NASA's WISE Eye spots near-earth asteroid
NASA's Wide-field Infrared Survey Explorer, or WISE, has spotted its first never-before-seen near-Earth object (NEO), the first of hundreds it is expected to find during its mission to map the whole sky in infrared light.world Updated: Jan 26, 2010 14:28 IST
NASA's Wide-field Infrared Survey Explorer, or WISE, has spotted its first never-before-seen near-Earth object (NEO), the first of hundreds it is expected to find during its mission to map the whole sky in infrared light.
NEOs are asteroids and comets with orbits that pass relatively close to Earth's path around the sun.
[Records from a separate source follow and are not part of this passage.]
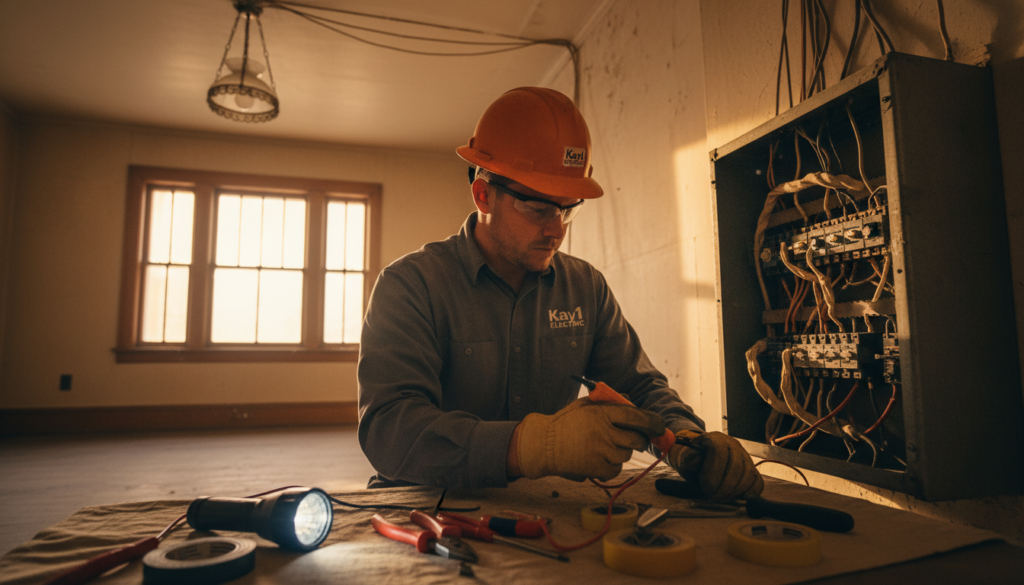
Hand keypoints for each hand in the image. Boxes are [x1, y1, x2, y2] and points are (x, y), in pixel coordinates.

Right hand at [514, 398, 664, 480]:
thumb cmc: (567, 423)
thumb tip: (633, 403)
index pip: (638, 417)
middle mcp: (605, 432)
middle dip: (638, 439)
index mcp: (603, 413)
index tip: (659, 426)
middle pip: (638, 439)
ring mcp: (602, 452)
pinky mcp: (598, 469)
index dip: (654, 423)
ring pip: (627, 454)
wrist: (544, 445)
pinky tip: (599, 458)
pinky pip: (617, 469)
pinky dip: (612, 465)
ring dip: (621, 451)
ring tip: (604, 446)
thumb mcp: (586, 405)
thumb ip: (610, 403)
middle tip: (630, 437)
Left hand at [668, 430, 763, 499]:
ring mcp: (744, 456)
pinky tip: (735, 497)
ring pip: (748, 474)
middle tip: (713, 497)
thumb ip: (688, 459)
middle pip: (736, 465)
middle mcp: (732, 445)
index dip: (713, 472)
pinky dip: (748, 492)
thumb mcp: (683, 458)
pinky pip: (757, 481)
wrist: (698, 458)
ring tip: (722, 498)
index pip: (719, 451)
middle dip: (725, 486)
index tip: (706, 488)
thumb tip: (698, 461)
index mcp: (714, 439)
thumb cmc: (691, 459)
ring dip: (735, 491)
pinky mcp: (752, 469)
In extremely rare cases of an impact, the objects may devastate the Earth's surface.
An asteroid, about 10 km wide, is thought to have plunged into our planet 65 million years ago, triggering a global disaster and obliterating dinosaurs.
However, there is no danger of the newly-discovered asteroid hitting the Earth, designated 2010 AB78, after discovery by WISE in the second week of January.
"This is just the beginning," said Ned Wright, the mission's principal investigator from University of California Los Angeles (UCLA). "We've got a fire hose of data pouring down from space."
The mission's sophisticated software picked out the moving object against a background of stationary stars. As WISE circled the Earth, scanning the sky above, it observed the asteroid several times during a period of 36 hours before it moved away.
Researchers then used the University of Hawaii's 2.2-metre visible-light telescope near the summit of Mauna Kea to follow up and confirm the discovery.
The asteroid is currently about 158 million km from the Earth. It is estimated to be roughly one km across and circles the sun in an elliptical orbit tilted to the plane of our solar system.
The object comes as close to the sun as Earth, but because of its tilted orbit, it will not pass very close to the Earth for many centuries. Additional asteroid and comet detections will continue to come from WISE, said a NASA release.
The observations will be automatically sent to the clearinghouse for solar system bodies, the Minor Planet Center in Cambridge, Massachusetts, for comparison against the known catalogue of solar system objects.